Electronics engineering source data:

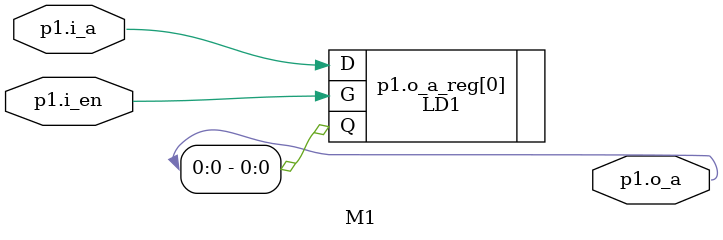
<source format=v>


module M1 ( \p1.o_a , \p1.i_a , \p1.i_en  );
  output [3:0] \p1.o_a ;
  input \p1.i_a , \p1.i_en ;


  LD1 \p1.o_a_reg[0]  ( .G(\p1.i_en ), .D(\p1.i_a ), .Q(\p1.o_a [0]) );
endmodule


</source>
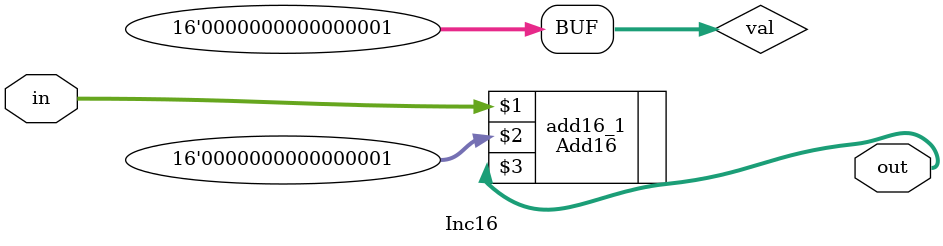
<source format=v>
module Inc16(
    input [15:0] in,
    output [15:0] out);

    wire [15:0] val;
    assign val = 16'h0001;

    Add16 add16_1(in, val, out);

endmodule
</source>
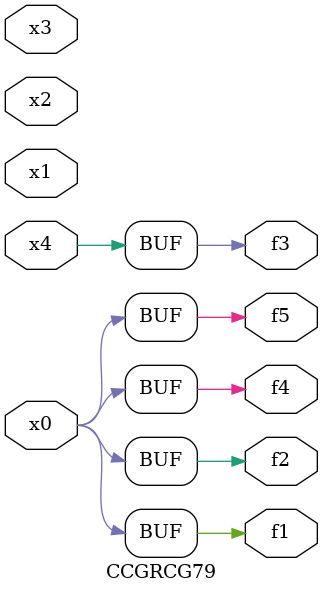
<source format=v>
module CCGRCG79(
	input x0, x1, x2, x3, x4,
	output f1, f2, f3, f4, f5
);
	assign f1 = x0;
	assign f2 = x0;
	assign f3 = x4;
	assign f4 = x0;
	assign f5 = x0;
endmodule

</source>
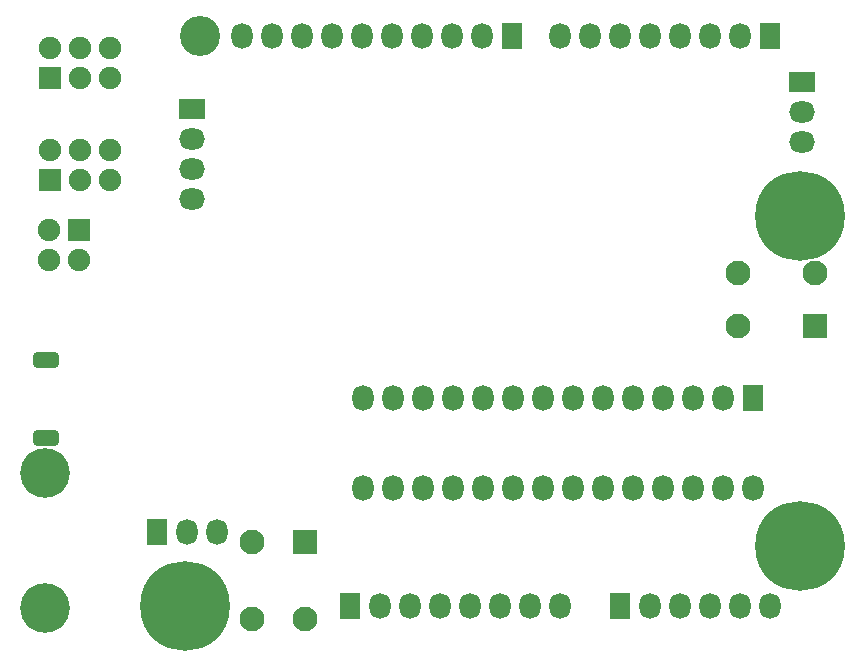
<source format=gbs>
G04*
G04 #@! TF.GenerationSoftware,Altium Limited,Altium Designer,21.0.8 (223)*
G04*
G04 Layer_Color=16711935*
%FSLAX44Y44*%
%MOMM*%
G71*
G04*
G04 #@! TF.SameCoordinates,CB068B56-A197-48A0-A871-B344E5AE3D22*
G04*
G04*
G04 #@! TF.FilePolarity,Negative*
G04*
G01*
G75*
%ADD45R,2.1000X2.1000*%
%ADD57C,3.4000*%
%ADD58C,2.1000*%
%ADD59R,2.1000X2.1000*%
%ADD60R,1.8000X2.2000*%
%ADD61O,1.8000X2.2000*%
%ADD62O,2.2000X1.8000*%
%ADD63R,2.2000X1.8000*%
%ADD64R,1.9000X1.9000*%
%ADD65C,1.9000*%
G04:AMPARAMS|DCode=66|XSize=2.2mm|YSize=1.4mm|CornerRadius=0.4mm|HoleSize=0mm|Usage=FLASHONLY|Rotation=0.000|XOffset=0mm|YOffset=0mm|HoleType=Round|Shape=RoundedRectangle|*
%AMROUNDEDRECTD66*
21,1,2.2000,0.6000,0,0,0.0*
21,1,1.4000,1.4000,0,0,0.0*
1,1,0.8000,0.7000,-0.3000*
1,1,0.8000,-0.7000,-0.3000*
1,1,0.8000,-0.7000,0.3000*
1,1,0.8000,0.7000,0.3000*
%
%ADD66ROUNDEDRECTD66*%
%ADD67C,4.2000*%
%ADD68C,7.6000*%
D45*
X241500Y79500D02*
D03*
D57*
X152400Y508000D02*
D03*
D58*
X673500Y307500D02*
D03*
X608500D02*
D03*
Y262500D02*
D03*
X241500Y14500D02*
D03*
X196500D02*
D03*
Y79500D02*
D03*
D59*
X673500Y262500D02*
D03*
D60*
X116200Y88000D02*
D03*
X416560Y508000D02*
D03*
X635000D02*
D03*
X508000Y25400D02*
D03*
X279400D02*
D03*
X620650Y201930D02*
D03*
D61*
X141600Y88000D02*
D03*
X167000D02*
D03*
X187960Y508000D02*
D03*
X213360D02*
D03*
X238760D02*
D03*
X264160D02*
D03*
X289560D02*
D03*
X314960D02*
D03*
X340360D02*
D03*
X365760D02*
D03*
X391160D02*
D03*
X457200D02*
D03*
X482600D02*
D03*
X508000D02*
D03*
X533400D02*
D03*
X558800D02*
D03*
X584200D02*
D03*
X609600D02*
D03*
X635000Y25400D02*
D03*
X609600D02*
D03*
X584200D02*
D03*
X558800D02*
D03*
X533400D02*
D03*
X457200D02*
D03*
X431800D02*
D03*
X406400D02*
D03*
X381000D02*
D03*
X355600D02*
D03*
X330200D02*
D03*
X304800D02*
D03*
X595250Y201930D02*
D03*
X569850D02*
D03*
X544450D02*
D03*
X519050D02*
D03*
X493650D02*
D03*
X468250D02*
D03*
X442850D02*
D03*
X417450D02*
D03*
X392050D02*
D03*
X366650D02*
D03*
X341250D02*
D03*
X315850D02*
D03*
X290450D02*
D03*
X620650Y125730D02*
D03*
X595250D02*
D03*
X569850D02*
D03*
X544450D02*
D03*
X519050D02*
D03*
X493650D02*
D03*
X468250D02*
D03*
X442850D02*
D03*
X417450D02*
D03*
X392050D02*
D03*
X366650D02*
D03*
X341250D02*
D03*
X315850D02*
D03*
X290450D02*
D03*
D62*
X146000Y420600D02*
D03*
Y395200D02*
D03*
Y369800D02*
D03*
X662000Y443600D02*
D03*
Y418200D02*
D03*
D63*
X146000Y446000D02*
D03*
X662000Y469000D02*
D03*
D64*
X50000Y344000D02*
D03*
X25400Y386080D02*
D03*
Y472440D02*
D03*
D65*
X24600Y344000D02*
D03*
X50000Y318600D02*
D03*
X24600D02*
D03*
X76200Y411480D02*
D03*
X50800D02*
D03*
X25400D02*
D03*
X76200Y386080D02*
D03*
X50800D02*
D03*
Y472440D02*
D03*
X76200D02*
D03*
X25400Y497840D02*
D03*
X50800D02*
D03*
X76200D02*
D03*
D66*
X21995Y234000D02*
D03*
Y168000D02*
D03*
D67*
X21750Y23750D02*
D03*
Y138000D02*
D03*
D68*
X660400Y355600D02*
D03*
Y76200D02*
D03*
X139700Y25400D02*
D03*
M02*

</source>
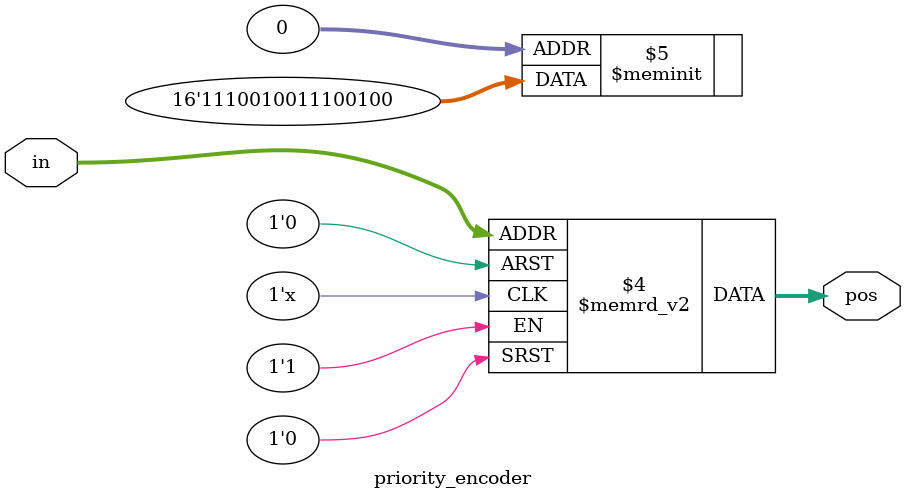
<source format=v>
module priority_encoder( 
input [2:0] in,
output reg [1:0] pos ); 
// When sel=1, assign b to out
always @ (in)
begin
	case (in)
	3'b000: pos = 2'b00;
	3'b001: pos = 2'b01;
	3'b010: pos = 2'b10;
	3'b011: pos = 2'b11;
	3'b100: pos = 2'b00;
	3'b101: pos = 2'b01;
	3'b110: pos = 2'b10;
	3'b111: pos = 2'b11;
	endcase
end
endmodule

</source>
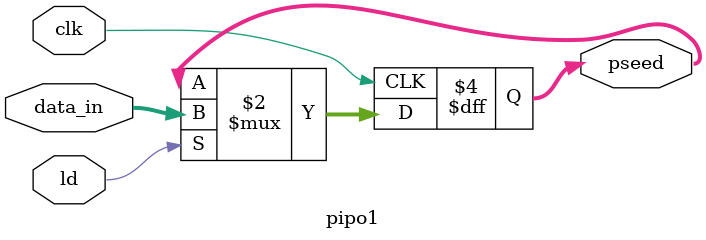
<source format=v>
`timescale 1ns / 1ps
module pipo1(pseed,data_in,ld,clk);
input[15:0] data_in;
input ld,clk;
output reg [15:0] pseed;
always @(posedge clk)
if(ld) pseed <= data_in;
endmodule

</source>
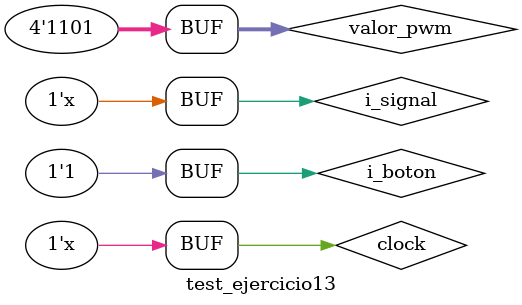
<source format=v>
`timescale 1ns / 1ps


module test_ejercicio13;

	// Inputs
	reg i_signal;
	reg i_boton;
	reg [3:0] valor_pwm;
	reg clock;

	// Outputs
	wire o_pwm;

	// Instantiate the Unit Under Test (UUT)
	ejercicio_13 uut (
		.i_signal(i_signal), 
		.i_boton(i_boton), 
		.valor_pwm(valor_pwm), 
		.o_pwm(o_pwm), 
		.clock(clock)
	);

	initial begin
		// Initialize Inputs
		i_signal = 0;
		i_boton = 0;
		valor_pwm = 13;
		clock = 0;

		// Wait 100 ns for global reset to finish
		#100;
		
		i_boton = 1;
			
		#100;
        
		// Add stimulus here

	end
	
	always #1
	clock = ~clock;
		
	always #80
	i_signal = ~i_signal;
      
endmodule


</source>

▶ [Work request] All preceding records should be duplicated verbatim, images excepted.

▶ [Output for this task]
<source format=v>


module M1 ( \p1.o_a , \p1.i_a , \p1.i_en  );
  output [3:0] \p1.o_a ;
  input \p1.i_a , \p1.i_en ;


  LD1 \p1.o_a_reg[0]  ( .G(\p1.i_en ), .D(\p1.i_a ), .Q(\p1.o_a [0]) );
endmodule


</source>
<source format=v>
module Inc16(
    input [15:0] in,
    output [15:0] out);

    wire [15:0] val;
    assign val = 16'h0001;

    Add16 add16_1(in, val, out);

endmodule
</source>
<source format=v>
module CCGRCG79(
	input x0, x1, x2, x3, x4,
	output f1, f2, f3, f4, f5
);
	assign f1 = x0;
	assign f2 = x0;
	assign f3 = x4;
	assign f4 = x0;
	assign f5 = x0;
endmodule

</source>
<source format=gbs>
G04*
G04 #@! TF.GenerationSoftware,Altium Limited,Altium Designer,21.0.8 (223)*
G04*
G04 Layer_Color=16711935*
%FSLAX44Y44*%
%MOMM*%
G71*
G04*
G04 #@! TF.SameCoordinates,CB068B56-A197-48A0-A871-B344E5AE3D22*
G04*
G04*
G04 #@! TF.FilePolarity,Negative*
G04*
G01*
G75*
%ADD45R,2.1000X2.1000*%
%ADD57C,3.4000*%
%ADD58C,2.1000*%
%ADD59R,2.1000X2.1000*%
%ADD60R,1.8000X2.2000*%
%ADD61O,1.8000X2.2000*%
%ADD62O,2.2000X1.8000*%
%ADD63R,2.2000X1.8000*%
%ADD64R,1.9000X1.9000*%
%ADD65C,1.9000*%
G04:AMPARAMS|DCode=66|XSize=2.2mm|YSize=1.4mm|CornerRadius=0.4mm|HoleSize=0mm|Usage=FLASHONLY|Rotation=0.000|XOffset=0mm|YOffset=0mm|HoleType=Round|Shape=RoundedRectangle|*
%AMROUNDEDRECTD66*
21,1,2.2000,0.6000,0,0,0.0*
21,1,1.4000,1.4000,0,0,0.0*
1,1,0.8000,0.7000,-0.3000*
1,1,0.8000,-0.7000,-0.3000*
1,1,0.8000,-0.7000,0.3000*
1,1,0.8000,0.7000,0.3000*
%
%ADD66ROUNDEDRECTD66*%
%ADD67C,4.2000*%
%ADD68C,7.6000*%
D45*
X241500Y79500D02*
D03*
D57*
X152400Y508000D02*
D03*
D58*
X673500Y307500D02*
D03*
X608500D02*
D03*
Y262500D02*
D03*
X241500Y14500D02*
D03*
X196500D02*
D03*
Y79500D02*
D03*
D59*
X673500Y262500D02*
D03*
D60*
X116200Y88000D02*
D03*
X416560Y508000D02*
D03*
X635000D02*
D03*
X508000Y25400D02*
D03*
X279400D02*
D03*
X620650Y201930D02*
D03*
D61*
X141600Y88000D02*
D03*
X167000D02*
D03*
X187960Y508000D02*
D03*
X213360D02*
D03*
X238760D02*
D03*
X264160D02*
D03*
X289560D02*
D03*
X314960D02*
D03*
X340360D02*
D03*
X365760D02*
D03*
X391160D02*
D03*
X457200D02*
D03*
X482600D02*
D03*
X508000D02*
D03*
X533400D02*
D03*
X558800D02*
D03*
X584200D02*
D03*
X609600D02*
D03*
X635000Y25400D02*
D03*
X609600D02*
D03*
X584200D02*
D03*
X558800D02*
D03*
X533400D02*
D03*
X457200D02*
D03*
X431800D02*
D03*
X406400D02*
D03*
X381000D02*
D03*
X355600D02*
D03*
X330200D02*
D03*
X304800D02*
D03*
X595250Y201930D02*
D03*
X569850D02*
D03*
X544450D02*
D03*
X519050D02*
D03*
X493650D02*
D03*
X468250D02*
D03*
X442850D02*
D03*
X417450D02*
D03*
X392050D02*
D03*
X366650D02*
D03*
X341250D02*
D03*
X315850D02*
D03*
X290450D02*
D03*
X620650Y125730D02*
D03*
X595250D02*
D03*
X569850D02*
D03*
X544450D02*
D03*
X519050D02*
D03*
X493650D02*
D03*
X468250D02*
D03*
X442850D02*
D03*
X417450D02*
D03*
X392050D02*
D03*
X366650D02*
D03*
X341250D02*
D03*
X315850D02*
D03*
X290450D02*
D03*
D62*
X146000Y420600D02*
D03*
Y395200D02*
D03*
Y369800D02*
D03*
X662000Y443600D02*
D03*
Y418200D02*
D03*
D63*
X146000Y446000D02*
D03*
X662000Y469000D02*
D03*
D64*
X50000Y344000D02*
D03*
X25400Y386080D02*
D03*
Y472440D02*
D03*
D65*
X24600Y344000D02*
D03*
X50000Y318600D02*
D03*
X24600D02*
D03*
X76200Y411480D02*
D03*
X50800D02*
D03*
X25400D02*
D03*
X76200Y386080D02*
D03*
X50800D02*
D03*
Y472440D02*
D03*
X76200D02*
D03*
X25400Y497840D02*
D03*
X50800D02*
D03*
X76200D02*
D03*
D66*
X21995Y234000D02*
D03*
Y168000D02*
D03*
D67*
X21750Y23750D02*
D03*
Y138000D02*
D03*
D68*
X660400Y355600D02*
D03*
Y76200D02*
D03*
X139700Y25400D02*
D03*
M02*

</source>
<source format=v>
module priority_encoder( 
input [2:0] in,
output reg [1:0] pos ); 
// When sel=1, assign b to out
always @ (in)
begin
	case (in)
	3'b000: pos = 2'b00;
	3'b001: pos = 2'b01;
	3'b010: pos = 2'b10;
	3'b011: pos = 2'b11;
	3'b100: pos = 2'b00;
	3'b101: pos = 2'b01;
	3'b110: pos = 2'b10;
	3'b111: pos = 2'b11;
	endcase
end
endmodule

</source>
<source format=v>
`timescale 1ns / 1ps
module pipo1(pseed,data_in,ld,clk);
input[15:0] data_in;
input ld,clk;
output reg [15:0] pseed;
always @(posedge clk)
if(ld) pseed <= data_in;
endmodule

</source>
<source format=v>
`timescale 1ns / 1ps


module test_ejercicio13;

	// Inputs
	reg i_signal;
	reg i_boton;
	reg [3:0] valor_pwm;
	reg clock;

	// Outputs
	wire o_pwm;

	// Instantiate the Unit Under Test (UUT)
	ejercicio_13 uut (
		.i_signal(i_signal), 
		.i_boton(i_boton), 
		.valor_pwm(valor_pwm), 
		.o_pwm(o_pwm), 
		.clock(clock)
	);

	initial begin
		// Initialize Inputs
		i_signal = 0;
		i_boton = 0;
		valor_pwm = 13;
		clock = 0;

		// Wait 100 ns for global reset to finish
		#100;
		
		i_boton = 1;
			
		#100;
        
		// Add stimulus here

	end
	
	always #1
	clock = ~clock;
		
	always #80
	i_signal = ~i_signal;
      
endmodule


</source>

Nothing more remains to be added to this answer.